**Your task**
Wherever "Gorgazzo" appears in the records below, copy the line that holds it.

"""

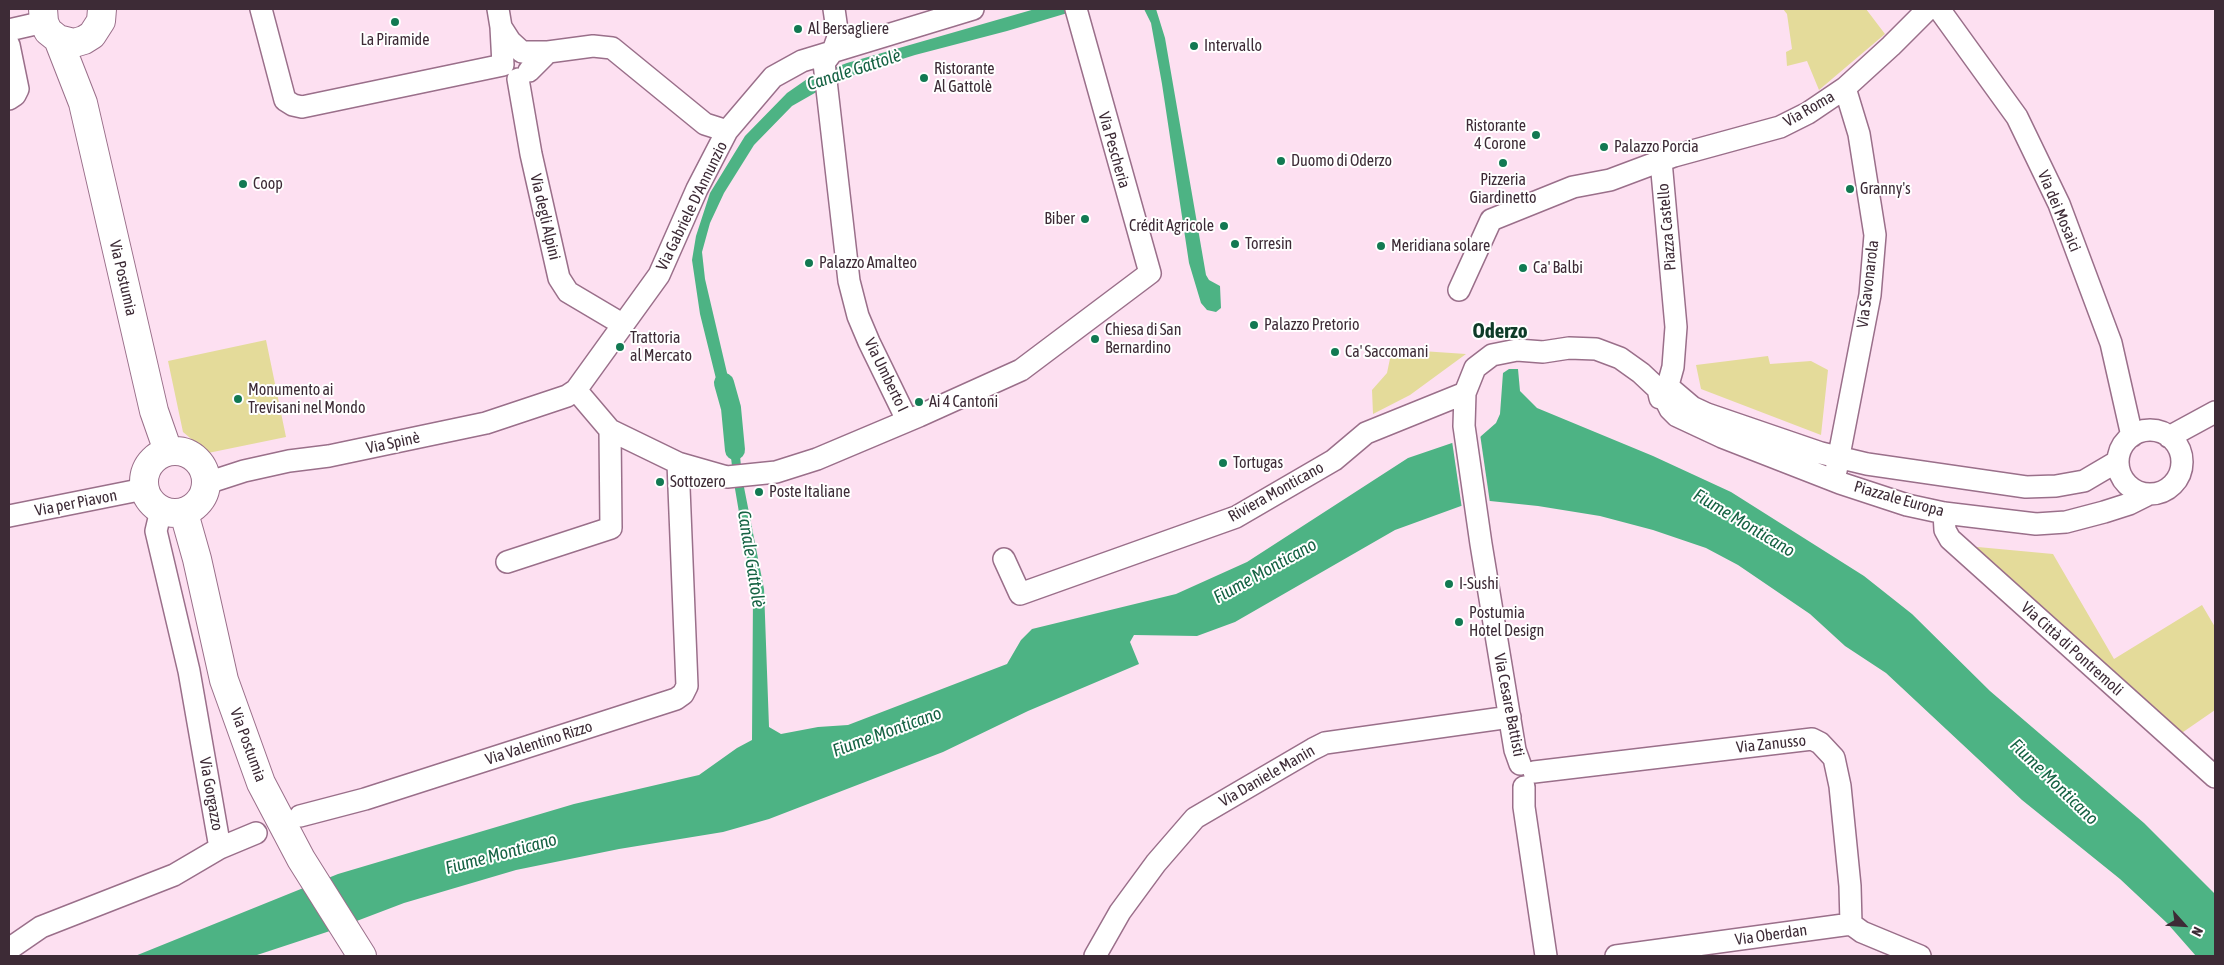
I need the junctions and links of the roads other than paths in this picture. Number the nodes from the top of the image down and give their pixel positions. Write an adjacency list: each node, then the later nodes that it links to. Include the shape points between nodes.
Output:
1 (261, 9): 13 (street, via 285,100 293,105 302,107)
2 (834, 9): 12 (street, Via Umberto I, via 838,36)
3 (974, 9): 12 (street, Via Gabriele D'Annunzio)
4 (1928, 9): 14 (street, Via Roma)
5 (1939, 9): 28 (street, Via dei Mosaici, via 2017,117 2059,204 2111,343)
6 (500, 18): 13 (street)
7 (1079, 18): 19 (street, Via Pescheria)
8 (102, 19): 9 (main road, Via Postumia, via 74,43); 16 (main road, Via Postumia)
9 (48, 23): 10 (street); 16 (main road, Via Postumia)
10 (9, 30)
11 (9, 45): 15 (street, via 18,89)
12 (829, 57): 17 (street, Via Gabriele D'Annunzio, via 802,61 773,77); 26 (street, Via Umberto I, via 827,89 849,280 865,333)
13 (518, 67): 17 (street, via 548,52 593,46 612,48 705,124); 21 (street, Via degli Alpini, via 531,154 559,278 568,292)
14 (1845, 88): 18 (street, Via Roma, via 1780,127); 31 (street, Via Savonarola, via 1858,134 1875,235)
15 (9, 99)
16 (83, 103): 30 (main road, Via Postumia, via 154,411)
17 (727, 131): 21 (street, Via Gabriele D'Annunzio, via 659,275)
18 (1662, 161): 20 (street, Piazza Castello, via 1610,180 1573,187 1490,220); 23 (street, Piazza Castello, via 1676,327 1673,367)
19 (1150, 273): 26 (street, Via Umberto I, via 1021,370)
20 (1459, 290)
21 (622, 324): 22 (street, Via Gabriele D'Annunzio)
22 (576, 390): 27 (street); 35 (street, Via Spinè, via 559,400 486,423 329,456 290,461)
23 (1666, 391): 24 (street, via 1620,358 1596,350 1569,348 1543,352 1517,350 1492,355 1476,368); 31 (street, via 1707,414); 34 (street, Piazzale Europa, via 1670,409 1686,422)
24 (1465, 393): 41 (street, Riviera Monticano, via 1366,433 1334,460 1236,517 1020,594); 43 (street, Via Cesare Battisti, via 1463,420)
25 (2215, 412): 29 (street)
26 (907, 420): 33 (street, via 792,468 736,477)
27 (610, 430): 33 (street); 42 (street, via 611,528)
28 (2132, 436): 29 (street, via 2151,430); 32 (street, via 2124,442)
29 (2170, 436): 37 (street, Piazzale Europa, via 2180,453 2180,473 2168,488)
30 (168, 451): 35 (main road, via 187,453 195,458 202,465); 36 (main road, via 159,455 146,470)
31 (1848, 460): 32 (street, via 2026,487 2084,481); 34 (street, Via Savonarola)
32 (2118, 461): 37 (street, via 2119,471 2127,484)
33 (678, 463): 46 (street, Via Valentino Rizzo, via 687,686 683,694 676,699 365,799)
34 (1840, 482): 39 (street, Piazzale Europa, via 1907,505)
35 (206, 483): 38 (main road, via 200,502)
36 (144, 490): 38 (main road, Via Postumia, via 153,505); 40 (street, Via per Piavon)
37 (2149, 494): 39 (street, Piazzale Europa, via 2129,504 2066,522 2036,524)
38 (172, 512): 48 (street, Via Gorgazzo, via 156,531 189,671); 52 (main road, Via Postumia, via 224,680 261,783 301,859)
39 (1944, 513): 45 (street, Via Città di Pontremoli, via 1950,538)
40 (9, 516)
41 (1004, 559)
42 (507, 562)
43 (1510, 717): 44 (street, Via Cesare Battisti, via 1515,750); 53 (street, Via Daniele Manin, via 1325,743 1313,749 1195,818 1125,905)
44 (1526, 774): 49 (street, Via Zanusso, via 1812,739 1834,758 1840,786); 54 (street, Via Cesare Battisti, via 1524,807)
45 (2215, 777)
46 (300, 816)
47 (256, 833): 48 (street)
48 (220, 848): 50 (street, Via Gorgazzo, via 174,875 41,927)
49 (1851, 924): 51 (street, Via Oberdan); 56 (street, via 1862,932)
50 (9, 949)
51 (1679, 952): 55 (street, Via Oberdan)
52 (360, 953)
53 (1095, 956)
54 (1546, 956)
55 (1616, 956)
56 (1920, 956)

"""

**The answer**
38 (172, 512): 48 (street, Via Gorgazzo, via 156,531 189,671); 52 (main road, Via Postumia, via 224,680 261,783 301,859)
48 (220, 848): 50 (street, Via Gorgazzo, via 174,875 41,927)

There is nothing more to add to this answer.